Decision Facilitation

The biggest problem that companies face when buying a new system isn't finding and assessing suitable and capable technology. Instead, it is working out exactly what is needed, to satisfy all requirements and internal demands - many of which aren't instantly obvious - and working out how to introduce a system to the company.

"...if a company has issued an RFP, it shows that the process of working out exactly what is needed... has not been completed"

It is our experience that in most cases, if a company has issued an RFP, it shows that this process has not been completed. Information-gathering is important in helping companies elicit requirements, and RFPs can be an essential part of this process (as well as necessary for due diligence), but an RFP will not solve the "softer" decision-making issues. Nor will it guarantee that a system will "fit" the various different places in a company that it will be used in.

In trying to bridge this gap - and as believers in word-of-mouth marketing, and in being uncomfortable with aggressive selling "techniques" (cold-calling, etc.) - we found ourselves casting around for innovative selling strategies.
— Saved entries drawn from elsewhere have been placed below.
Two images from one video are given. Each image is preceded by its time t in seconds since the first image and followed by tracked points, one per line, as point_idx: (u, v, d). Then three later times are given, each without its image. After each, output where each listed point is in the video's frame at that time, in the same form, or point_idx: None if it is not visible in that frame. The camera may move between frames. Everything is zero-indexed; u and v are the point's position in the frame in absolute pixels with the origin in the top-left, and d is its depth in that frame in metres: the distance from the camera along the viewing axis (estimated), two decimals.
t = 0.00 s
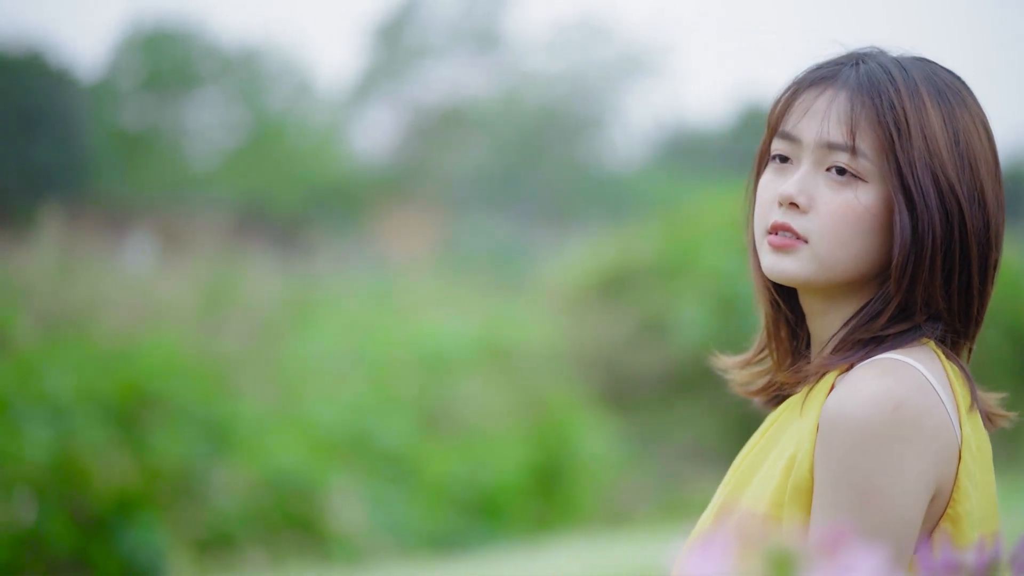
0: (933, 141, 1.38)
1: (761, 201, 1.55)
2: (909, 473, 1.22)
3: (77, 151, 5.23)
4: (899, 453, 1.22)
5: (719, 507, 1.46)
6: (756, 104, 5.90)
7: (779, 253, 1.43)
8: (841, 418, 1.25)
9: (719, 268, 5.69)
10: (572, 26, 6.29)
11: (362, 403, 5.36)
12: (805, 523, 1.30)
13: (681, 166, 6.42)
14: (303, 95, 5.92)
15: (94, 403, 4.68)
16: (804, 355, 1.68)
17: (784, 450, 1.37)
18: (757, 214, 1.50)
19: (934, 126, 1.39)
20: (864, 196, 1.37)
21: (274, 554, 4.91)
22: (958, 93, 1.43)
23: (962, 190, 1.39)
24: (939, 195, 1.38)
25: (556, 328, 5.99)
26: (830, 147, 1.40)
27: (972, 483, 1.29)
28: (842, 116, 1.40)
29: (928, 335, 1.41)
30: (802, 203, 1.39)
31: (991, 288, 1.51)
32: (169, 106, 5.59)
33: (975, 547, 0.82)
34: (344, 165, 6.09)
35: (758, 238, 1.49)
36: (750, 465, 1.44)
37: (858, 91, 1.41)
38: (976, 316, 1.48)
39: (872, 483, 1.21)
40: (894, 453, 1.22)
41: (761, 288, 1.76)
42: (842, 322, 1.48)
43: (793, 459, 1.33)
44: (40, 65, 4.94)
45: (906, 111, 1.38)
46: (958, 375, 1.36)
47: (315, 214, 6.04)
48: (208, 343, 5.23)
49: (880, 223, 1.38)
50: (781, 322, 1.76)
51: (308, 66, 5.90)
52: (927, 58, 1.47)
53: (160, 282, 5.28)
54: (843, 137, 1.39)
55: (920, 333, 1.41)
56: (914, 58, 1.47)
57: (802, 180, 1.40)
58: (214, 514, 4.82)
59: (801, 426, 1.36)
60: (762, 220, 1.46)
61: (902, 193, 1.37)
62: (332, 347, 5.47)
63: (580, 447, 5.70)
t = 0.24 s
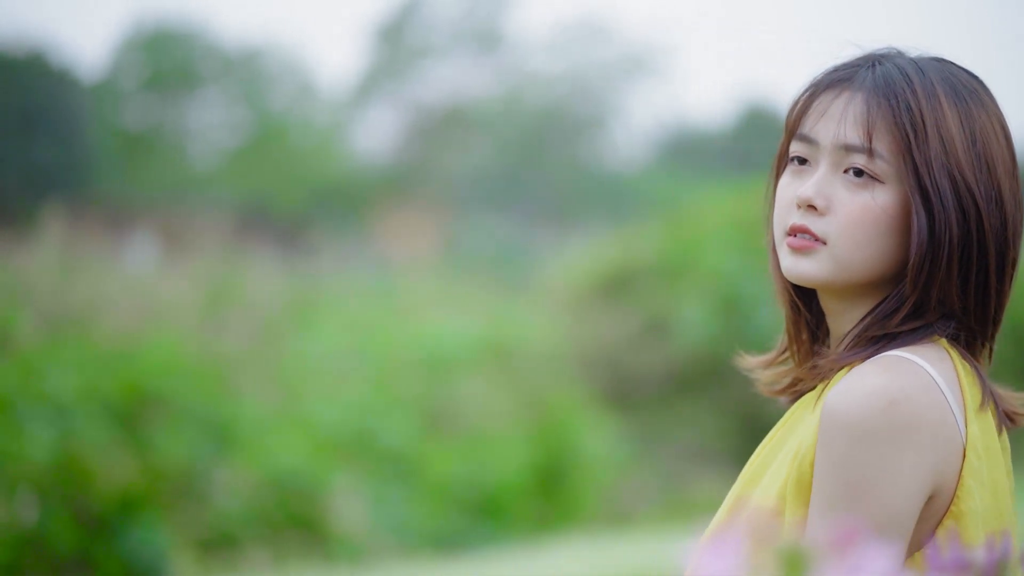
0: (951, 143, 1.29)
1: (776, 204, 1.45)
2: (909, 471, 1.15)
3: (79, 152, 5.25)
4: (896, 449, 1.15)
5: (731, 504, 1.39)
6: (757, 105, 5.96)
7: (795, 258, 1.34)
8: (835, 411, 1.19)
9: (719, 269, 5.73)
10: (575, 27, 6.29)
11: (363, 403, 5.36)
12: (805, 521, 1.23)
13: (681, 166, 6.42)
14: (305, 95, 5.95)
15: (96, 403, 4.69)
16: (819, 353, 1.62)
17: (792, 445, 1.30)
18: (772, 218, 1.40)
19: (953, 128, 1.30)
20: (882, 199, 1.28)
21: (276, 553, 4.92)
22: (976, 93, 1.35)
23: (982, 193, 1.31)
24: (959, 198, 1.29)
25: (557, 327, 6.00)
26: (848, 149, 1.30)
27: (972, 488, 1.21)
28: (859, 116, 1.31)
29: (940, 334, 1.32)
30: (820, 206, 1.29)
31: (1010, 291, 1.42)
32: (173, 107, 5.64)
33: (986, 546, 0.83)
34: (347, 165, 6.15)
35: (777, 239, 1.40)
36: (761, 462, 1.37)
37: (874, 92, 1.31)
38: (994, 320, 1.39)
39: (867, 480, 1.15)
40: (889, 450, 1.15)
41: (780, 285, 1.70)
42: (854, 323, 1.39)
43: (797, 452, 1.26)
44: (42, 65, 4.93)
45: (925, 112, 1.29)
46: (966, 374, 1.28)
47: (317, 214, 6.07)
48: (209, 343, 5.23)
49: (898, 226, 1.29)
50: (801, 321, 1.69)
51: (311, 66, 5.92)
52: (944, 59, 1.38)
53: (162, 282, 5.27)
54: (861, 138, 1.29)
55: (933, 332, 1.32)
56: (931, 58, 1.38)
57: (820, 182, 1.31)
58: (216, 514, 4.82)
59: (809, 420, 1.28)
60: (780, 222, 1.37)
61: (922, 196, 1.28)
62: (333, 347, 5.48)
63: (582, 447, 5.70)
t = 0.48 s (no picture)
0: (964, 144, 1.29)
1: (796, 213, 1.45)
2: (900, 467, 1.15)
3: (82, 152, 5.26)
4: (888, 444, 1.15)
5: (741, 504, 1.39)
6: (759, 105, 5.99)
7: (817, 265, 1.33)
8: (830, 405, 1.18)
9: (720, 269, 5.69)
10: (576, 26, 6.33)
11: (366, 403, 5.36)
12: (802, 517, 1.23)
13: (683, 165, 6.43)
14: (307, 95, 5.97)
15: (99, 403, 4.69)
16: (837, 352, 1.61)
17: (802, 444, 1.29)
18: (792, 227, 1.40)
19: (965, 129, 1.29)
20: (899, 203, 1.28)
21: (279, 554, 4.92)
22: (987, 90, 1.34)
23: (999, 190, 1.30)
24: (975, 198, 1.29)
25: (560, 327, 6.00)
26: (862, 156, 1.30)
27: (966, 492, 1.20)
28: (872, 122, 1.30)
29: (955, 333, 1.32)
30: (838, 214, 1.29)
31: None
32: (175, 107, 5.66)
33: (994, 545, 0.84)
34: (350, 164, 6.17)
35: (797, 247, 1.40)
36: (772, 462, 1.36)
37: (885, 97, 1.31)
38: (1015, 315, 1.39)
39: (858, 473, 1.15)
40: (882, 445, 1.15)
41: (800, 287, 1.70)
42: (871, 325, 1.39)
43: (802, 450, 1.26)
44: (43, 64, 4.97)
45: (936, 115, 1.28)
46: (974, 373, 1.27)
47: (320, 214, 6.07)
48: (212, 343, 5.24)
49: (917, 229, 1.29)
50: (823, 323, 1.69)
51: (313, 66, 5.94)
52: (954, 59, 1.38)
53: (164, 282, 5.26)
54: (874, 144, 1.29)
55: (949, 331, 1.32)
56: (940, 58, 1.38)
57: (835, 190, 1.31)
58: (219, 513, 4.83)
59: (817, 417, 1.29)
60: (799, 230, 1.36)
61: (939, 198, 1.27)
62: (335, 346, 5.47)
63: (584, 447, 5.70)
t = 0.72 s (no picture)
0: (974, 147, 1.29)
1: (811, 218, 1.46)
2: (896, 462, 1.17)
3: (84, 153, 5.25)
4: (879, 440, 1.18)
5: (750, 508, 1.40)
6: (761, 104, 6.11)
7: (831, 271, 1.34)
8: (826, 400, 1.22)
9: (722, 269, 5.77)
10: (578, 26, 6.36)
11: (368, 403, 5.37)
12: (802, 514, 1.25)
13: (683, 166, 6.47)
14: (308, 96, 5.97)
15: (101, 403, 4.69)
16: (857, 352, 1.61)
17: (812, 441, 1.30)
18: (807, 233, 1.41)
19: (974, 132, 1.30)
20: (910, 208, 1.28)
21: (281, 553, 4.94)
22: (996, 91, 1.34)
23: (1010, 192, 1.30)
24: (986, 201, 1.29)
25: (563, 327, 6.00)
26: (872, 162, 1.30)
27: (966, 493, 1.20)
28: (881, 128, 1.31)
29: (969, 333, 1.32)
30: (851, 220, 1.30)
31: None
32: (176, 107, 5.66)
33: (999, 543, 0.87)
34: (351, 164, 6.16)
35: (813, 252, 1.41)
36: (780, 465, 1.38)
37: (893, 104, 1.31)
38: None
39: (848, 466, 1.18)
40: (873, 440, 1.18)
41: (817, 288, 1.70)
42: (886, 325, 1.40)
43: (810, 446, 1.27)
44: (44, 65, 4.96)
45: (944, 119, 1.29)
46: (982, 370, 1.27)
47: (322, 214, 6.06)
48: (214, 342, 5.24)
49: (930, 233, 1.29)
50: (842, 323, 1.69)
51: (314, 66, 5.95)
52: (962, 61, 1.38)
53: (166, 282, 5.27)
54: (884, 150, 1.30)
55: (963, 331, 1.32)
56: (948, 61, 1.38)
57: (847, 197, 1.31)
58: (221, 513, 4.84)
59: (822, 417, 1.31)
60: (814, 237, 1.37)
61: (950, 202, 1.28)
62: (338, 347, 5.47)
63: (586, 447, 5.71)
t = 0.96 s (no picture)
0: (980, 148, 1.27)
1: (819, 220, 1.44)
2: (888, 457, 1.17)
3: (87, 154, 5.27)
4: (872, 436, 1.18)
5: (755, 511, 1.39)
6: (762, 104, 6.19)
7: (840, 273, 1.33)
8: (821, 394, 1.22)
9: (726, 268, 5.81)
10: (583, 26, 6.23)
11: (372, 403, 5.36)
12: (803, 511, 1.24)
13: (690, 167, 6.35)
14: (310, 97, 5.88)
15: (105, 403, 4.71)
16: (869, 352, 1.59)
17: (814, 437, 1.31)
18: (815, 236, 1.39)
19: (980, 132, 1.28)
20: (918, 210, 1.27)
21: (285, 554, 4.93)
22: (1001, 91, 1.33)
23: (1018, 190, 1.29)
24: (993, 200, 1.27)
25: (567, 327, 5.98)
26: (879, 164, 1.29)
27: (962, 491, 1.18)
28: (887, 131, 1.29)
29: (977, 332, 1.31)
30: (859, 223, 1.29)
31: None
32: (178, 107, 5.62)
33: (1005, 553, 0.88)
34: (351, 165, 6.01)
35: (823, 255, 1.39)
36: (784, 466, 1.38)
37: (898, 105, 1.30)
38: None
39: (841, 462, 1.18)
40: (867, 436, 1.18)
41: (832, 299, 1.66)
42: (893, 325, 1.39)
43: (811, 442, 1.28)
44: (47, 67, 5.02)
45: (950, 120, 1.28)
46: (984, 366, 1.26)
47: (325, 215, 5.99)
48: (217, 343, 5.23)
49: (937, 233, 1.28)
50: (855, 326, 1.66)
51: (315, 67, 5.87)
52: (968, 60, 1.36)
53: (169, 283, 5.27)
54: (891, 152, 1.28)
55: (971, 331, 1.31)
56: (954, 61, 1.36)
57: (855, 199, 1.30)
58: (224, 514, 4.83)
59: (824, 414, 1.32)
60: (823, 239, 1.36)
61: (958, 202, 1.26)
62: (341, 347, 5.46)
63: (589, 447, 5.72)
Along the way we came across some interesting books: Hank Trisler's classic "No Bull Selling", published in 1983 and Neil Rackam's 1987 consultative selling book "Making Major Sales", were milestones.

But it wasn't until we came across Sharon Drew Morgen's 1997 book "Selling with Integrity", where she introduced the concept of buying facilitation, that we felt we had found a way in which we consistently wanted to work with customers.

Selling with integrity/buying facilitation is based on several key principles and beliefs:

The Six Principles

  1. You have nothing to sell if there's no one to buy
  2. Relationship comes first; task second
  3. The buyer has the answers; the seller has the questions
  4. Service is the goal; discovery is the outcome; a sale may be the solution (but may not be)
  5. People buy only when they can't fill their own needs
  6. People buy using their own buying patterns, not a seller's selling patterns

Buying Facilitation: The Beliefs

  • The prospect has ultimate control over the outcome of the interaction
  • The seller's job is to support the prospective buyer's needs
  • The prospective buyer knows what s/he needs and can solve his/her own problems with the support of the seller's questions
  • People buy only when they cannot solve their problems with their own internal resources; then they seek an external solution
  • Sellers will find the right people to buy their product independent of their need to sell
  • Prospective buyers and sellers trust each other and are honest with each other, communicating in a "We Space" uniquely their own
  • Prospective buyers have the answers; sellers have the questions
  • Prospective buyers know what they need, but prefer to work collaboratively with a seller in a "win-win" situation to support each other in getting their needs met.

We have therefore found that the most productive way forwards in pre-sales situations involves supporting prospective customers in discovering what their critical needs are, and what their internal decision-making process is (the main criteria, how these will be evaluated, and by whom). This "exploration" phase can happen in various ways - meetings, questionnaires, workshops, demos, pilot schemes.